Records START

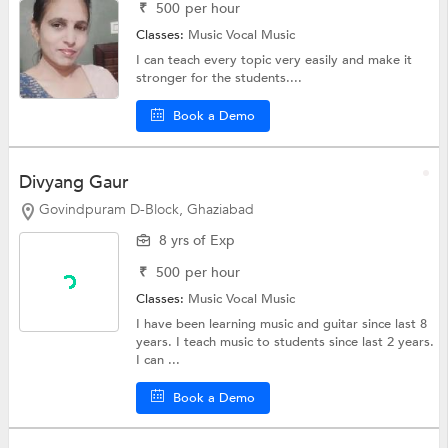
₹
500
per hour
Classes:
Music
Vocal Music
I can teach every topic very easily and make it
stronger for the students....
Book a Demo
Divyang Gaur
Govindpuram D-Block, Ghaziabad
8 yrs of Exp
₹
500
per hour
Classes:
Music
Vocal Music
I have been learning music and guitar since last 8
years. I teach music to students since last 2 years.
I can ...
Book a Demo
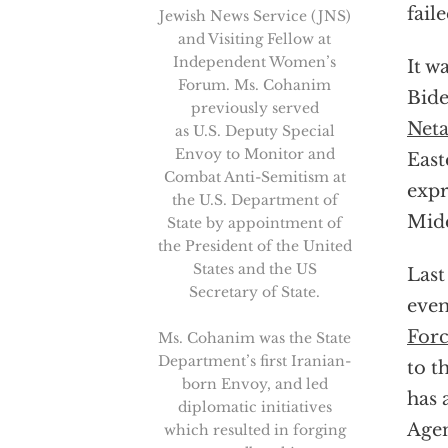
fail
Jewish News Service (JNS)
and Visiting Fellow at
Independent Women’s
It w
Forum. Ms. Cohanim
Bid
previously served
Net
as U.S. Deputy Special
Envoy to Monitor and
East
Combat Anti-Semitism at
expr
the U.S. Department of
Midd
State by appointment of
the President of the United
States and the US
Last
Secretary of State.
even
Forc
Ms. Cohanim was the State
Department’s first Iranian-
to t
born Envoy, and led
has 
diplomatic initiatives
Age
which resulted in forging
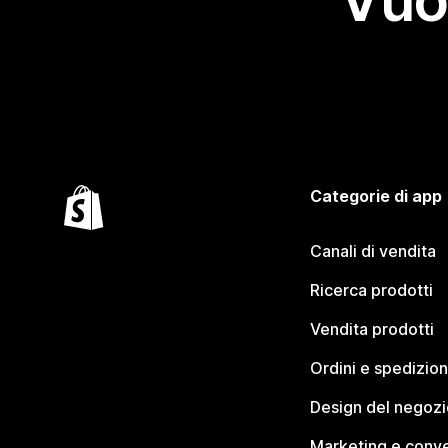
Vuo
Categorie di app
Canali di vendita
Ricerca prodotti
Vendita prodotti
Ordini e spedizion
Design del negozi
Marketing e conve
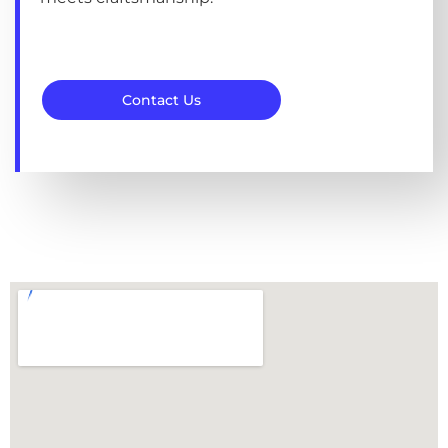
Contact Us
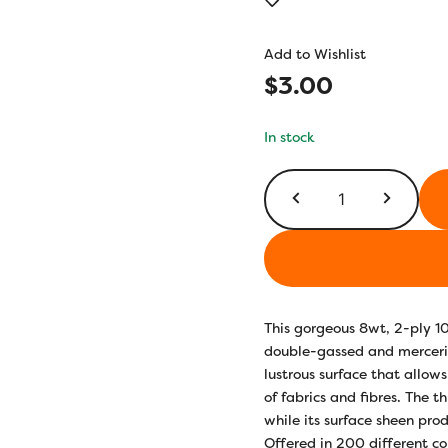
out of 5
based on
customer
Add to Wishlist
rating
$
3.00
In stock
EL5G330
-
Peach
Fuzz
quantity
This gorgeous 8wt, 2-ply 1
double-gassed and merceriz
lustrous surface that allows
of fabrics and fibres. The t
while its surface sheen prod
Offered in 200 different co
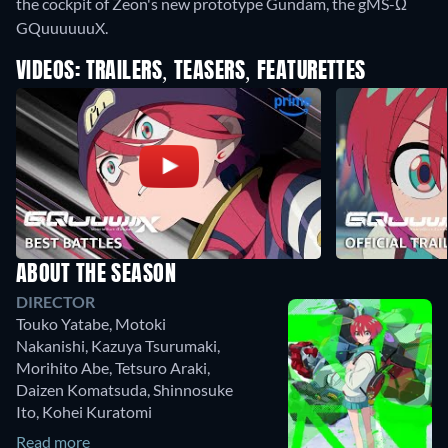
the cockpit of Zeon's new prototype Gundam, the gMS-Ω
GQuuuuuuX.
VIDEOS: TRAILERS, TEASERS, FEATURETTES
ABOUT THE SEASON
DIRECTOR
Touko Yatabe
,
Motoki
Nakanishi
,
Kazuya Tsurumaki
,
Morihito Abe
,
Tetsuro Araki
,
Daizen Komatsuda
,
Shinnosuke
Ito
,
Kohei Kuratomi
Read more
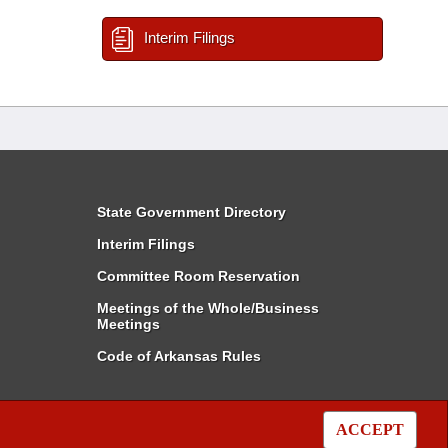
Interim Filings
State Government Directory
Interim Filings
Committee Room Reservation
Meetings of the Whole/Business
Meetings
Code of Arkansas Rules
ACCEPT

Records END
Records START

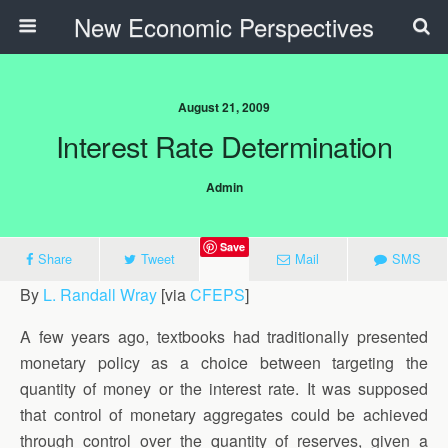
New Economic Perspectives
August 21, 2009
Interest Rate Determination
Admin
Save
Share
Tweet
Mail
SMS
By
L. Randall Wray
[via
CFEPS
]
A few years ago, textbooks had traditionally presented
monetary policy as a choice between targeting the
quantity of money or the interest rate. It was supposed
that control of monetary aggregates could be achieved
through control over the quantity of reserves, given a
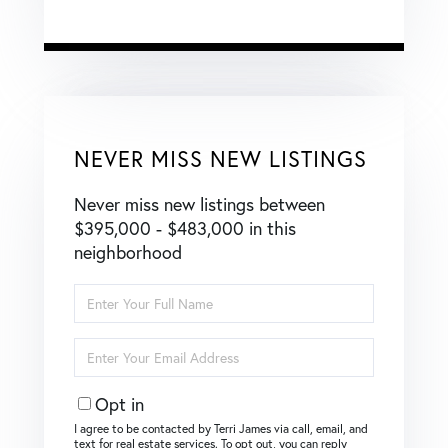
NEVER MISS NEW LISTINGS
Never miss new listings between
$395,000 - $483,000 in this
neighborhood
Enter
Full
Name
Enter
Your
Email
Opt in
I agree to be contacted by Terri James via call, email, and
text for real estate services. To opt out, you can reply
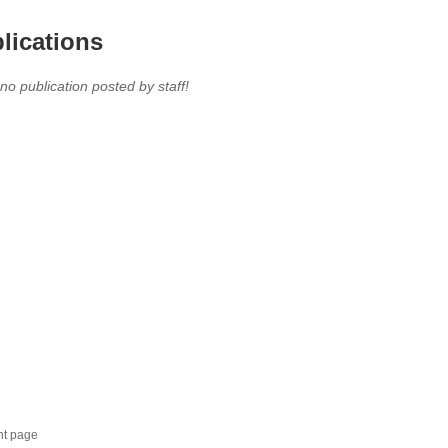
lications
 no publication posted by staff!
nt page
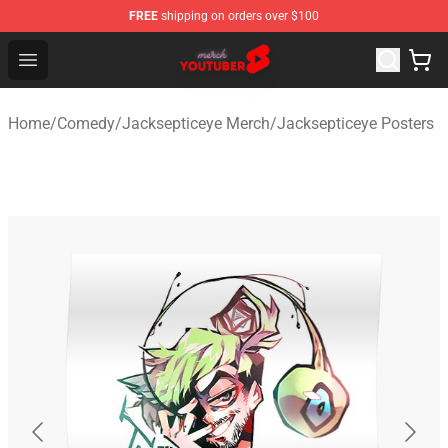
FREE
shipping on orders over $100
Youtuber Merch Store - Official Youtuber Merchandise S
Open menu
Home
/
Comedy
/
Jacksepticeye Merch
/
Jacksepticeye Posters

Records END
Records START

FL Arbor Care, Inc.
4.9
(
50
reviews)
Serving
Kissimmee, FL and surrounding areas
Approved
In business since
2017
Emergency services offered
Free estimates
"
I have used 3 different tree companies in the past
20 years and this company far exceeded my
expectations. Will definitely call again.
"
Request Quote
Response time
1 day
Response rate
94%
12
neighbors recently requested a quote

Records END

Your assignment: Some lines above hold the word "Cohanim". Copy all of them.

Completed task:
Forum. Ms. Cohanim
Ms. Cohanim was the State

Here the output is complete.